◆ **YOUR GOAL**: Reproduce the passage from the piece about the three sisters, starting with "What you would" and going on through "Chronic Fatigue Syndrome.".

◆ **EXCERPT**:
/---
When you see Barb, Marsha and Kim together they look like any normal all American sisters. They are always laughing at inside family jokes, finishing each others thoughts and sentences, telling stories about personality quirks and habits that make them and everyone around them smile.

They banter back and forth just like sisters often do. And no matter what is said you can feel the love and strength they share with each other.

What you would never know is that what bonds them is not only the strength of the blood connection and a strong sense of family as part of the core values instilled in them since birth, but it also comes from a strength they found with each other by sharing a common illness.

All three have been diagnosed for more than 8 years with Fibromyalgia and Chronic Fatigue Syndrome.

Theirs is an unusual story of how three sisters found the path to controlling the diseases that have been controlling them for years. It is a story of circumstance and determination and love.

First meet Barb. Barb is the third oldest of seven siblings born and raised in Cleveland, OH. Strong willed and goal oriented, she views having FM and CFIDS as a battle she is determined to win. First diagnosed 10 years ago, she put all the energy she could muster into making ends meet.
\---
Saved data entries:
/---
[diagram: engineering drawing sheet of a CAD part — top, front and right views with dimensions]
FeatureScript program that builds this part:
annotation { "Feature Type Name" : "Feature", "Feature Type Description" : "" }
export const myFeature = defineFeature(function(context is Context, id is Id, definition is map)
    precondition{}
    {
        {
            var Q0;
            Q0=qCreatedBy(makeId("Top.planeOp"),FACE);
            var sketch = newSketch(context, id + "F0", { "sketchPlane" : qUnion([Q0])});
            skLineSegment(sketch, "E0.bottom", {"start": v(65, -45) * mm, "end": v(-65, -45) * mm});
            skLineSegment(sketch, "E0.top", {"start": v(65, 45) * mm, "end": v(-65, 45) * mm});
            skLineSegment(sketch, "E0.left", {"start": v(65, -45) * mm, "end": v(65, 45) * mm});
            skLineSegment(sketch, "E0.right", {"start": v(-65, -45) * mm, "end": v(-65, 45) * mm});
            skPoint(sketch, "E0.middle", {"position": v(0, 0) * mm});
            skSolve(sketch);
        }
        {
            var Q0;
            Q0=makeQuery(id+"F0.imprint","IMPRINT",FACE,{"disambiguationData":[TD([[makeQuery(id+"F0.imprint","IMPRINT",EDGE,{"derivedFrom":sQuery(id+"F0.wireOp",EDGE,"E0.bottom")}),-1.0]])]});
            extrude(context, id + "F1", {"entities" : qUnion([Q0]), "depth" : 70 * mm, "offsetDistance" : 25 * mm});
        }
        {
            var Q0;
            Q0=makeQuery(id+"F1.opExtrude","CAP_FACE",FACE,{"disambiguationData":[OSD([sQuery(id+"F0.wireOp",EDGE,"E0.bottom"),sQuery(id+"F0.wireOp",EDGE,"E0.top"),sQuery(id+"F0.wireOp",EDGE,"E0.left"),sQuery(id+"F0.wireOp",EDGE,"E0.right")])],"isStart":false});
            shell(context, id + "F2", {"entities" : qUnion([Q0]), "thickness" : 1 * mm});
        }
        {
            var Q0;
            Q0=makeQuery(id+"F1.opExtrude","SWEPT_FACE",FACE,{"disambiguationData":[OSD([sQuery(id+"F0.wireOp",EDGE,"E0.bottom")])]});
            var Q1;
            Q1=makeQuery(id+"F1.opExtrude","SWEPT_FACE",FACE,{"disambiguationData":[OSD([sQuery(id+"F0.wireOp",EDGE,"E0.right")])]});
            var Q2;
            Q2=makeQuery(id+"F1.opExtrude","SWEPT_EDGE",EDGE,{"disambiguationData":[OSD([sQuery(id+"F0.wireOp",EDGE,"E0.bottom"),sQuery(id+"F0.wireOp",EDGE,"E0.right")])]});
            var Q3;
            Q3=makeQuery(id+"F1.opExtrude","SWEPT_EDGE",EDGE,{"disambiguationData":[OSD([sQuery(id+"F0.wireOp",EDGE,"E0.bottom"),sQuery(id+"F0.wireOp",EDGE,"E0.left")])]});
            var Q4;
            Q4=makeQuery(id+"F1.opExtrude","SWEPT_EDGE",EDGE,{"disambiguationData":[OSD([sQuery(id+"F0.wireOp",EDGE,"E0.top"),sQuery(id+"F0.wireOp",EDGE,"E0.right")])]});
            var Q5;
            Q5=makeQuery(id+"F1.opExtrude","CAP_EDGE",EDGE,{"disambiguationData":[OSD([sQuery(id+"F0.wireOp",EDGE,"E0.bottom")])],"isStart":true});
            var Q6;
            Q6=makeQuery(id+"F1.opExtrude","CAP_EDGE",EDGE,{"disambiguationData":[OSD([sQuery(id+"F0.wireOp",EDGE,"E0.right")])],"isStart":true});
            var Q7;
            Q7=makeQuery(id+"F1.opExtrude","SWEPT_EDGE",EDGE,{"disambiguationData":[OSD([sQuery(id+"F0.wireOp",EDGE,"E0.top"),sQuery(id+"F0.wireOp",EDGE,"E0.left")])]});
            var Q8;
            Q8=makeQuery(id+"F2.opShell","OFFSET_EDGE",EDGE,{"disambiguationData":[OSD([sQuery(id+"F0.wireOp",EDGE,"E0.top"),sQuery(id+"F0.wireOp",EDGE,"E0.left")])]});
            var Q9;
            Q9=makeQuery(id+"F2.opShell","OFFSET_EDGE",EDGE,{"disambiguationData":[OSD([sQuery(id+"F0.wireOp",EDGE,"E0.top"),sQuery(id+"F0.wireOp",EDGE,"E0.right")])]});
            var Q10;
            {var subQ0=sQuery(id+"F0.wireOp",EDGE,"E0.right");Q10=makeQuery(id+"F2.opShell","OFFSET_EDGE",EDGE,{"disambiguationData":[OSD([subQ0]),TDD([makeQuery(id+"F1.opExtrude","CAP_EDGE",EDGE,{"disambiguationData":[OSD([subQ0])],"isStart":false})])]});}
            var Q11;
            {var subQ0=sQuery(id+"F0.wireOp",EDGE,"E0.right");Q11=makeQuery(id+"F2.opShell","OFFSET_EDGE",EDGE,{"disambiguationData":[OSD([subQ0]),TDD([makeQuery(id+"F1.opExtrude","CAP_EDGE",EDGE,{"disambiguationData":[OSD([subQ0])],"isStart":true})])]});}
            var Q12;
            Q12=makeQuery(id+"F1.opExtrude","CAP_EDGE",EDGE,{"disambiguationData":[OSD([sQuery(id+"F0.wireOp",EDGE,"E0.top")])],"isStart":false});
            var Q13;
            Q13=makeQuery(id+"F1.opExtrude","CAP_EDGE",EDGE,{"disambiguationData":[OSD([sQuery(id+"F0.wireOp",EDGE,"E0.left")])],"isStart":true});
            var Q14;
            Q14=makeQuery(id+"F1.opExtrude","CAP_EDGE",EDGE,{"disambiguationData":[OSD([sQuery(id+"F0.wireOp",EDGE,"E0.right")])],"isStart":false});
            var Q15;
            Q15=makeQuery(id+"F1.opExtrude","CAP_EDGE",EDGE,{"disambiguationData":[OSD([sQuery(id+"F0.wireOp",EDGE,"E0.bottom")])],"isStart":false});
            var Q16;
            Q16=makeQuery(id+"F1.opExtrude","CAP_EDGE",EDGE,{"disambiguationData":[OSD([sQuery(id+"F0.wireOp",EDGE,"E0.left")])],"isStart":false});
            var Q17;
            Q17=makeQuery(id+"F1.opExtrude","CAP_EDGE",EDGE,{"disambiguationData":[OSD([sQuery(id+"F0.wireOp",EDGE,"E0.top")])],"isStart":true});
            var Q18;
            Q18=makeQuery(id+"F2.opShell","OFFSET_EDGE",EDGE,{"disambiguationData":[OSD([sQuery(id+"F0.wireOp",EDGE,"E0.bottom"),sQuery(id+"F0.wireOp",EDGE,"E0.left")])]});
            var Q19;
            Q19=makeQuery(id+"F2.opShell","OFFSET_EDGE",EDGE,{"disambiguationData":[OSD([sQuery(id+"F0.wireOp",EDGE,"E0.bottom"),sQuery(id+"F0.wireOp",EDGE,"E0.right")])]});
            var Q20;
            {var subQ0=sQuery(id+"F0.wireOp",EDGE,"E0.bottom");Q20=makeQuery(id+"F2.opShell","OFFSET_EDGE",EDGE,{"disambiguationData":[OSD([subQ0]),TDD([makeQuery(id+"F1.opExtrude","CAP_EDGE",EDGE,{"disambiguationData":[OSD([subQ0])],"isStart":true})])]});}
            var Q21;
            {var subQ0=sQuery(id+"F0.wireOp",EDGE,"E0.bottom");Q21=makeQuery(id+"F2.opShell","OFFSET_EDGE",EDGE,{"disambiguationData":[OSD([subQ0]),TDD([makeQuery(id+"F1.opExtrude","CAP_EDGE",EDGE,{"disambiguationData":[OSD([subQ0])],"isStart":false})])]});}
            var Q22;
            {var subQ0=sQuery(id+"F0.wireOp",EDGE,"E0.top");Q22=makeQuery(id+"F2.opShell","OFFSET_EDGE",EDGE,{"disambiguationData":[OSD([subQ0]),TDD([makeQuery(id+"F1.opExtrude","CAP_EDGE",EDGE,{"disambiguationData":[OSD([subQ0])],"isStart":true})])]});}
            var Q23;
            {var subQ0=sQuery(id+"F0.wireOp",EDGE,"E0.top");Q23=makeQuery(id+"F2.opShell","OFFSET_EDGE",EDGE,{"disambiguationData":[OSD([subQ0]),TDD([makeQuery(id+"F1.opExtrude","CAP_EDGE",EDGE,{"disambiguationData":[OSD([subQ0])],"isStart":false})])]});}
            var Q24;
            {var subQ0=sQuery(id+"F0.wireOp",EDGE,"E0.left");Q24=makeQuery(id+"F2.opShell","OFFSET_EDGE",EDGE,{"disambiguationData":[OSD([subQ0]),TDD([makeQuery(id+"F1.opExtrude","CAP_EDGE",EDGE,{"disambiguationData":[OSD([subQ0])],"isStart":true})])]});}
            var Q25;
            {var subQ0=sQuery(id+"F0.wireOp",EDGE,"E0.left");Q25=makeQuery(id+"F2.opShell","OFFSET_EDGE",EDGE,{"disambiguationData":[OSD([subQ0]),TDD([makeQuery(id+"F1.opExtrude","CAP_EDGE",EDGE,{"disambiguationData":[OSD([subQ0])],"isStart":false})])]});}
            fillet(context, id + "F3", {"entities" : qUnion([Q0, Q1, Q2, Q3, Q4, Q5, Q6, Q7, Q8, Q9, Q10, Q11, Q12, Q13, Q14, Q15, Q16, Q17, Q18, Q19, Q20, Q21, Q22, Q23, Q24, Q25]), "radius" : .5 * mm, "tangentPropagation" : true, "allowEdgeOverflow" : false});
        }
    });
\---
◆ **TASK RESULT**:
What you would never know is that what bonds them is not only the strength of the blood connection and a strong sense of family as part of the core values instilled in them since birth, but it also comes from a strength they found with each other by sharing a common illness.

All three have been diagnosed for more than 8 years with Fibromyalgia and Chronic Fatigue Syndrome.